Beide Seiten argumentieren gegen Atombomben und für Frieden. Aber sie mögen sich gar nicht

Um ihn herum wedeln Demonstranten mit US-Fähnchen und nennen Obama „schwach“. Auf Transparenten drohen sie Senatorin Kirsten Gillibrand, dass sie „nicht vergessen und nicht verzeihen werden“. Und fragen, ob „Tod für Israel“ und „Tod für Amerika“ wirklich schwer zu verstehen sei. Das Büro der New Yorker Demokratin befindet sich an der 3rd Avenue. Anfang August hatte Gillibrand ihre Unterstützung für den Deal zugesagt.
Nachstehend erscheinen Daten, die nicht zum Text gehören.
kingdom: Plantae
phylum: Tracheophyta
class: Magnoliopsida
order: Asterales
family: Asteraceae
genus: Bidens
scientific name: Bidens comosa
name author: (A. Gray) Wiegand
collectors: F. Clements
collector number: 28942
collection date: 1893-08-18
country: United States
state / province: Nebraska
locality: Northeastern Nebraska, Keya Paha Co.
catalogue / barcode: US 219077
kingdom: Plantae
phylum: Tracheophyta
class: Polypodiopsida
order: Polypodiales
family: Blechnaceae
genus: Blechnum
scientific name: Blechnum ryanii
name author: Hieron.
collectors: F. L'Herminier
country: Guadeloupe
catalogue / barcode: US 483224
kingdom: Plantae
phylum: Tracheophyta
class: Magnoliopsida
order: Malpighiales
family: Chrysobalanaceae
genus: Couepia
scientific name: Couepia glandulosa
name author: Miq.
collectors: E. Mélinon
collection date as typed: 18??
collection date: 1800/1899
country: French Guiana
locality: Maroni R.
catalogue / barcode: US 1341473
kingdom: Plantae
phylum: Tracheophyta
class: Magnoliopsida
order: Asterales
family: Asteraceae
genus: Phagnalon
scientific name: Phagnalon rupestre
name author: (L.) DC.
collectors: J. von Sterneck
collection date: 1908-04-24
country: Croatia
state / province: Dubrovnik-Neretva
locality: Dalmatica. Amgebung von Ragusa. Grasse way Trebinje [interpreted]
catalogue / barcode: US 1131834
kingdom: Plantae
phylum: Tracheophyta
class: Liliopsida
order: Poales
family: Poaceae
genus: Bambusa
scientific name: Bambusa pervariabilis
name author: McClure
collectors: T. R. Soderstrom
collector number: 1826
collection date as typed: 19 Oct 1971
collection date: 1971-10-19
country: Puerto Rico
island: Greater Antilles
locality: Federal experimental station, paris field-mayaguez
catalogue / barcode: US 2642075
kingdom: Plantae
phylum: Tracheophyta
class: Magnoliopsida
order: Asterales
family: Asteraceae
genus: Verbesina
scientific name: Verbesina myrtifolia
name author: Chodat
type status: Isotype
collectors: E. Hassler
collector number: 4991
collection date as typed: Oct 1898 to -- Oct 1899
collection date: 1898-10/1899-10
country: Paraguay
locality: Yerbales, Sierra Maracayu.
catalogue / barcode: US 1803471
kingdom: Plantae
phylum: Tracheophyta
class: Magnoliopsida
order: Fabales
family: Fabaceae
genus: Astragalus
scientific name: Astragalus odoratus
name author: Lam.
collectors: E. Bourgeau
Den Demonstranten geht es darum, die letzten zögernden SenatorInnen der Demokraten zu gewinnen. Der 71-jährige Paul Sternblitz hat früher demokratisch gewählt. Doch damit ist es vorbei. Die Partei sei zu weit nach links gerückt und habe sich aus der Sympathie zu Israel entfernt, meint er. Er fühlt sich von seiner alten Partei wie von Europa im Stich gelassen.

Auf der anderen Straßenseite dankt Ysroel Dovid Weiss dem US-Präsidenten euphorisch. Denn der habe die Welt dem „Frieden und der Harmonie einen Schritt näher gebracht“. Für den 58-jährigen Rabbiner, der die kleine Gruppe Neturei leitet, ist nicht der Iran das Problem, sondern der Zionismus. Den betrachtet er als „gefährlich für Juden“, weil er Hass säe und von Gott ablenke.

Ein Laster mit der plakativen Aufschrift „Ajatollah dankt Amerika“ unterbricht den Rab­biner. Er rollt langsam zwischen den beiden Demonstrationen hindurch. Der Laster gehört dem Politiker Dov Hikind, der gegen das Abkommen ist. Zuletzt parkte der Wagen immer wieder demonstrativ vor Büros von Befürwortern des Deals.